● TASK 1
In the court opinion, on what date did the District Court sua sponte dismiss Reid's claims against the Judges?

NOT PRECEDENTIAL
UNITED STATES COURT OF APPEALS FOR THE THIRD CIRCUIT ___________
No. 25-3028 __________
DWAYNE A. REID, JR., Appellant
v.
JULIA K. MUNLEY, in her individual capacity; PHILLIP J. CARABALLO, in his individual; WILLIAM I. ARBUCKLE, in his individual capacity; MONICA M. LITTMAN in her individual capacity; SONYA KIVISTO, in her individual capacity ____________________________________
On Appeal from the United States District Court for the Middle District of Pennsylvania (D.C. Civil Action No. 1:25-cv-00844) District Judge: Honorable Keli M. Neary ____________________________________
Submitted Pursuant to Third Circuit LAR 34.1(a) July 8, 2026 Before: BIBAS, CHUNG, and BOVE, Circuit Judges
(Opinion filed: July 8, 2026) ___________
OPINION * ___________
* This disposition is not an opinion of the full Court and pursuant to I.O.P. 5.7 does not constitute binding precedent. PER CURIAM
Appellant Dwayne A. Reid, Jr., proceeding pro se, appeals from the District
Court’s dismissal of his complaint. For the following reasons, we will affirm.
In May 2025, Reid brought a civil rights action against three judges of the Middle
District of Pennsylvania—Magistrate Judges Phillip J. Caraballo and William I.
Arbuckle, and District Judge Julia K. Munley (“the Judges”)—and attorneys Monica M.
Littman and Sonya Kivisto. He alleges that the defendants violated his civil rights
through actions they took in another civil case pending in the Middle District, Reid v.
Portfolio Recovery Associates, LLC, No. 1:24-cv-2101 (M.D. Pa. filed Dec. 5, 2024). On
July 18, 2025, the District Court sua sponte dismissed Reid’s claims against the Judges
with prejudice based on judicial immunity. The court also ordered Reid to show cause as
to why his claims against Littman and Kivisto should not be dismissed with prejudice.
However, Reid “essentially ignore[d] the court’s direction,” ECF 32 at 4, and instead
focused on arguing for reconsideration of the dismissal of the claims against the Judges.
The District Court then dismissed the remaining claims because Reid failed to show that
the attorneys acted under color of state law or took any actions other than simply
representing an adverse party in a lawsuit he filed. The court also declined to reconsider
its dismissal of the claims against the Judges. Reid timely appealed.
We have jurisdiction under 28 U.S.C. § 1291. We exercise plenary review over the
District Court’s sua sponte dismissal, see Allah v. Sieverling, 229 F.3d 220, 223 (3d Cir.
2000), and its grant of judicial immunity. See Gallas v. Sup. Ct. of Pa., 211 F.3d 760, 768
2 (3d Cir. 2000). We review an order denying a recusal motion for abuse of discretion. See
Jones v. Pittsburgh Nat’l Corp., 899 F.2d 1350, 1356 (3d Cir. 1990).

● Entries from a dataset
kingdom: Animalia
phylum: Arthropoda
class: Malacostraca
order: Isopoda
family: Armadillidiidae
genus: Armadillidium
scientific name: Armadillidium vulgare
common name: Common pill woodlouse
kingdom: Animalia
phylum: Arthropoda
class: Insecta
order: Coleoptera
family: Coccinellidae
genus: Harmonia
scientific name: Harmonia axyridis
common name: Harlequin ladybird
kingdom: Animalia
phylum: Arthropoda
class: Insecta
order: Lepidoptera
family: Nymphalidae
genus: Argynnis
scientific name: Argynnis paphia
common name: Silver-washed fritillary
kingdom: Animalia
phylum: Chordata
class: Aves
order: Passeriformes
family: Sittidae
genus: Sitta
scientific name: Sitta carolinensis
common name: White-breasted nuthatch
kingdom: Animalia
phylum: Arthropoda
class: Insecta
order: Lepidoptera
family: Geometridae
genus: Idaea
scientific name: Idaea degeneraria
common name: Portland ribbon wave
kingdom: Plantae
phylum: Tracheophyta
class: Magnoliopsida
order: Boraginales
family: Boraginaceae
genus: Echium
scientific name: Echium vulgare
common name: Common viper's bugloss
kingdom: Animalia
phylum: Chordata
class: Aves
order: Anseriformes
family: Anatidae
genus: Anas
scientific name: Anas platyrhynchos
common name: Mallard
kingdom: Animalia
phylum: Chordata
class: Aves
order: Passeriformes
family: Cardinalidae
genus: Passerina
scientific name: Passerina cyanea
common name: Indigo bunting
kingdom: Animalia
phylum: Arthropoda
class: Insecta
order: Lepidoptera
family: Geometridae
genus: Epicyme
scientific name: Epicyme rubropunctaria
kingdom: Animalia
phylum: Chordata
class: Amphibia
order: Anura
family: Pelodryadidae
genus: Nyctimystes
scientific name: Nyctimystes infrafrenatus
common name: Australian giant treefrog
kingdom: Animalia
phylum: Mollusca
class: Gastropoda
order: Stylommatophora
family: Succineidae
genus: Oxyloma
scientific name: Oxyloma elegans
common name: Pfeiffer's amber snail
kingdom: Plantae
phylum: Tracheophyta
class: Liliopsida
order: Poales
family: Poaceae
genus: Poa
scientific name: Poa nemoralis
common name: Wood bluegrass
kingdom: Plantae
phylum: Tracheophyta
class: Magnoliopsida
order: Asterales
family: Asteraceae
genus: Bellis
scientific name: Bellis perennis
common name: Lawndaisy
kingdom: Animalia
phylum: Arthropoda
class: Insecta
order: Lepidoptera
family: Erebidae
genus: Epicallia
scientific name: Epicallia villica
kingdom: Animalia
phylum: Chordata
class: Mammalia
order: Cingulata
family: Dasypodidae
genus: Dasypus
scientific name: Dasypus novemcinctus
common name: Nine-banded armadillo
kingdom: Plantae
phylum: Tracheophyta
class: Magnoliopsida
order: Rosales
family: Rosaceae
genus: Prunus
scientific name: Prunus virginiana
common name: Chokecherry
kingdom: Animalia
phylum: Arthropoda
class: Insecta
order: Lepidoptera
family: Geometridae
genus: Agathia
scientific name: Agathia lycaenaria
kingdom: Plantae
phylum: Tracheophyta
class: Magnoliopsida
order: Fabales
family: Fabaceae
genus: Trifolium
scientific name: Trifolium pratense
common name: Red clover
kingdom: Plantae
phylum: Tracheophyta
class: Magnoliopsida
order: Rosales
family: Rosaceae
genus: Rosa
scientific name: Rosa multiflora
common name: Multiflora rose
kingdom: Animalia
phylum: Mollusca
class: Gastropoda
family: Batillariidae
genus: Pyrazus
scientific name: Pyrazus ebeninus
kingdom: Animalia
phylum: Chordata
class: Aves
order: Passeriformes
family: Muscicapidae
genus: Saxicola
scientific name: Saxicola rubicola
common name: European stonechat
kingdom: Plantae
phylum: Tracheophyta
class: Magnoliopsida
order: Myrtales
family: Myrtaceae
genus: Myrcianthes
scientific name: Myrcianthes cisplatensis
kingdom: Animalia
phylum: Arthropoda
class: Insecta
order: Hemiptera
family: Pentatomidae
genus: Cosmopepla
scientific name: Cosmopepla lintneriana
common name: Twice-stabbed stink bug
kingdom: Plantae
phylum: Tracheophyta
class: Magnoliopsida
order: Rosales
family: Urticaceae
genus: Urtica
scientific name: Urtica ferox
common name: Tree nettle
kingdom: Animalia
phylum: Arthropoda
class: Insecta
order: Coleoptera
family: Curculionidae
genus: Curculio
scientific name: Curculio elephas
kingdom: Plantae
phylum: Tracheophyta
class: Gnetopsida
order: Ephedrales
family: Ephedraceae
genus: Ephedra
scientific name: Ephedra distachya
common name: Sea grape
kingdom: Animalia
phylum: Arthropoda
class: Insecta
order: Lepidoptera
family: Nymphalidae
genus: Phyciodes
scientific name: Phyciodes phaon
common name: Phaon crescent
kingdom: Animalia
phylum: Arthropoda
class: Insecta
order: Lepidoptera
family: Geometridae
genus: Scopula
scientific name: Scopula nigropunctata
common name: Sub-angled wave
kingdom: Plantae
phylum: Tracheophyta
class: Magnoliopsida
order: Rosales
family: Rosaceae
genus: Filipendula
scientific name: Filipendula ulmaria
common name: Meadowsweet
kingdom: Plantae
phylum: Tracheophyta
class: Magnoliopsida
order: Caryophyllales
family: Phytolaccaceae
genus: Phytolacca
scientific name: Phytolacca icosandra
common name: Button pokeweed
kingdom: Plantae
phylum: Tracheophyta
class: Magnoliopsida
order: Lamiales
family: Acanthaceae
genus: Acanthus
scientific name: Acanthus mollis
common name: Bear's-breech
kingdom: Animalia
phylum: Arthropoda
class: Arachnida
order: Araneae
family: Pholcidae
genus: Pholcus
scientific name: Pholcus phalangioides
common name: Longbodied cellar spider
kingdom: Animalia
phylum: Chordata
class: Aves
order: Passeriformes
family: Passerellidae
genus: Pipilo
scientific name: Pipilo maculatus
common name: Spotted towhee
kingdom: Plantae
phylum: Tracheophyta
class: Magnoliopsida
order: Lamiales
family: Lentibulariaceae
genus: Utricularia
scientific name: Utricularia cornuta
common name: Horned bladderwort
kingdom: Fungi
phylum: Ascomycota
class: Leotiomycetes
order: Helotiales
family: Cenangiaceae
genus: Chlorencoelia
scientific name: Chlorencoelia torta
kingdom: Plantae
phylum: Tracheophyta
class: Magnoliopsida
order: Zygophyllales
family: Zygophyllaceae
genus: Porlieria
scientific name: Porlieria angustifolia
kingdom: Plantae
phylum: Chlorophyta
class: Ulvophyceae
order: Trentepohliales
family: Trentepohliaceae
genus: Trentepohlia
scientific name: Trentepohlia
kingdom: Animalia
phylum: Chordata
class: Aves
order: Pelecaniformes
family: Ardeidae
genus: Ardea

● TASK 2
Pull out, word for word, everything in the listing from the line containing "genus: Epicyme" down to the line containing "order: Cingulata", including both of those lines.

● RESPONSE 1
July 18, 2025

● RESPONSE 2
genus: Epicyme
scientific name: Epicyme rubropunctaria
kingdom: Animalia
phylum: Chordata
class: Amphibia
order: Anura
family: Pelodryadidae
genus: Nyctimystes
scientific name: Nyctimystes infrafrenatus
common name: Australian giant treefrog
kingdom: Animalia
phylum: Mollusca
class: Gastropoda
order: Stylommatophora
family: Succineidae
genus: Oxyloma
scientific name: Oxyloma elegans
common name: Pfeiffer's amber snail
kingdom: Plantae
phylum: Tracheophyta
class: Liliopsida
order: Poales
family: Poaceae
genus: Poa
scientific name: Poa nemoralis
common name: Wood bluegrass
kingdom: Plantae
phylum: Tracheophyta
class: Magnoliopsida
order: Asterales
family: Asteraceae
genus: Bellis
scientific name: Bellis perennis
common name: Lawndaisy
kingdom: Animalia
phylum: Arthropoda
class: Insecta
order: Lepidoptera
family: Erebidae
genus: Epicallia
scientific name: Epicallia villica
kingdom: Animalia
phylum: Chordata
class: Mammalia
order: Cingulata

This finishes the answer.